While Polaris and Wright examined the shoe in wonder, the three leading huskies, sniffing eagerly, suddenly plunged into the drift to the right of the pass, turning the rest of the team with them.
"There is worse than a shoe there!" cried Zenas Wright. "Stop them!"
By main strength, Polaris tore the snarling brutes out of the bank and whipped them into the path. They dragged with them a heavy coat, the torn fragments of other garments, and a number of human bones, clean of flesh.
Zenas Wright viewed the relics with a shudder. "Some one has perished here in the snow, and the bears have eaten him," he said.
Polaris, exploring farther in the hole the dogs had dug, straightened up suddenly. "Some one has been done to death here," he said sternly. He held in his hand a ghastly skull. In it there were two holes, one at the base, the other in the forehead—the smooth, round holes that only a bullet leaves!
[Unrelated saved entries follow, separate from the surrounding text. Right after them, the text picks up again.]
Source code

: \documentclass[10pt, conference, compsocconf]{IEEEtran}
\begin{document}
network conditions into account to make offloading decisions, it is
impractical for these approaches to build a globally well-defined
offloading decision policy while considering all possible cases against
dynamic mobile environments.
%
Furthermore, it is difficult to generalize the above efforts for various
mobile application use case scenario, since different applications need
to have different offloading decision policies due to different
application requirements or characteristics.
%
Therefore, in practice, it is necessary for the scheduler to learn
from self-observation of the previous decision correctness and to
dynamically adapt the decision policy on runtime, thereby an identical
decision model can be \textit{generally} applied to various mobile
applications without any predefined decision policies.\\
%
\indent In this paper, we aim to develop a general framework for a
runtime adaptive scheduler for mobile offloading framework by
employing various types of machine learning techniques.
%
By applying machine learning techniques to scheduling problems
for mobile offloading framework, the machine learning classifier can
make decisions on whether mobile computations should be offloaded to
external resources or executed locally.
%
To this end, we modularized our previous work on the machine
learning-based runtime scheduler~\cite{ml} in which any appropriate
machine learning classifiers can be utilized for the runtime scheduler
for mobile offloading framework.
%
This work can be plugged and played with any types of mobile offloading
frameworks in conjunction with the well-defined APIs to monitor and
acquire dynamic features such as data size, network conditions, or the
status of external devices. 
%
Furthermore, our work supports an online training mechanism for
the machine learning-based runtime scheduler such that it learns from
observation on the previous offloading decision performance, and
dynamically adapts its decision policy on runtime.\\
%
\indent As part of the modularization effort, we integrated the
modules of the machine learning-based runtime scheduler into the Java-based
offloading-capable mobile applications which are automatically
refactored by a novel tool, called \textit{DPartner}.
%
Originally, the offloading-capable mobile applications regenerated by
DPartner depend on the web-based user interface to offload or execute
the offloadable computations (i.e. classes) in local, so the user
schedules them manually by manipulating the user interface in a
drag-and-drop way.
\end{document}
Further examination of the snow disclosed other bones and fragments of clothing. There was nothing in the pockets of the coat or about the scene of the tragedy to indicate who it was that had met his death there, or whence he had come. He had died, the bears had devoured his remains, leaving naught but his bones and a mystery, which the snows had shrouded from all but the keen-nosed dogs.
From the path above them Minos drove his team down and halted it close behind. He could not leave his dogs, and so Memene came on to find out the cause of the delay. Polaris hastily threw snow over his grim find so that the princess might not see it, and went back with her to tell the Sardanian. The king could make no more of the affair than could he.
Polaris scraped away the snow and ice from the base of the pass-cliff, where a fissure ran up the rock, and there he laid the bones of the stranger, placing them well within the crevice, and covering them with the coat. He rolled a boulder to the mouth of the fissure and jammed it fast with all his strength.
"It is all that we can do," he said. "Whoever he was, or where from, he sleeps, and cannot answer the least of our questions."
"Who can have been here since we came?" Zenas Wright asked, as they once more went on down the pass.